STUDY MATERIAL ▸
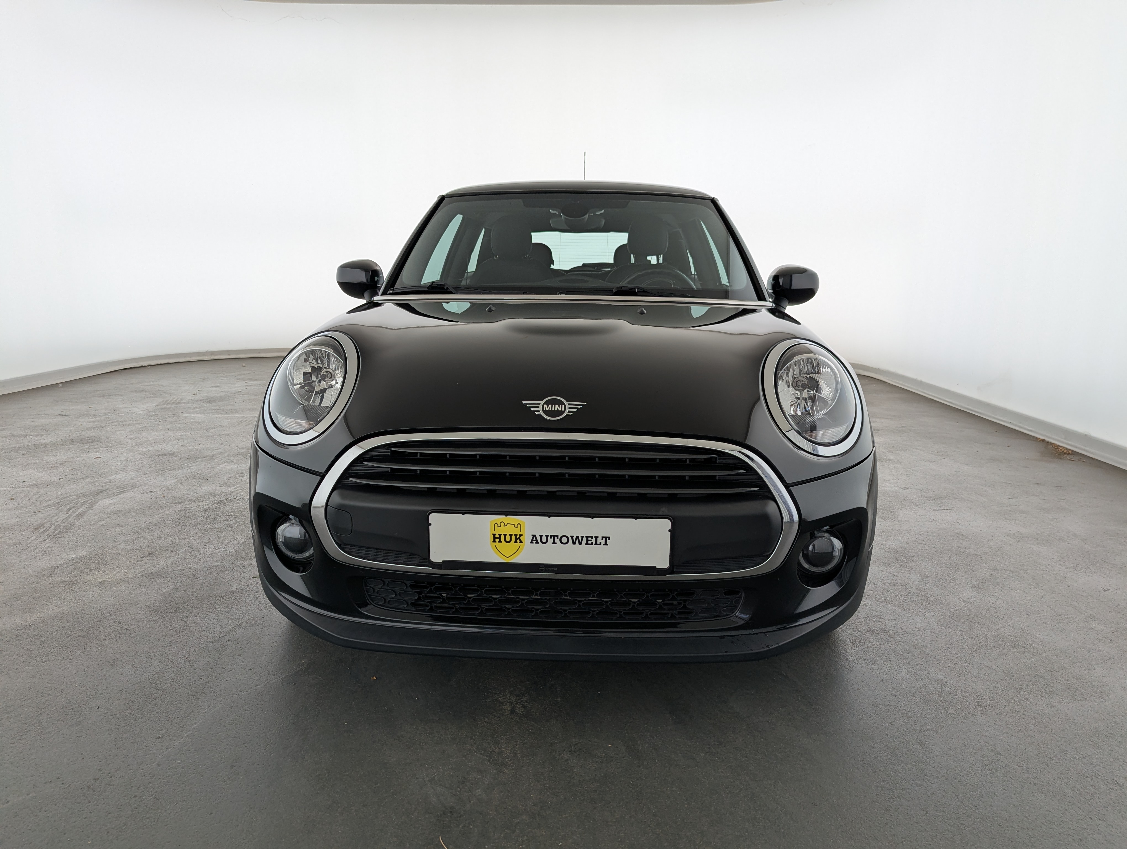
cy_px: 424
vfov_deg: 56.9
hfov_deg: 71.5
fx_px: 782
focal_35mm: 24
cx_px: 564
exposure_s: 1/190
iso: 48
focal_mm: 6.81
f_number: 1.85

EXERCISE DESCRIPTION ▸ Find the line that contains "hfov_deg: 71.5". Restate it and all lines after it exactly, ending with the final line of the data.

RESPONSE TO THE EXERCISE ▸
hfov_deg: 71.5
fx_px: 782
focal_35mm: 24
cx_px: 564
exposure_s: 1/190
iso: 48
focal_mm: 6.81
f_number: 1.85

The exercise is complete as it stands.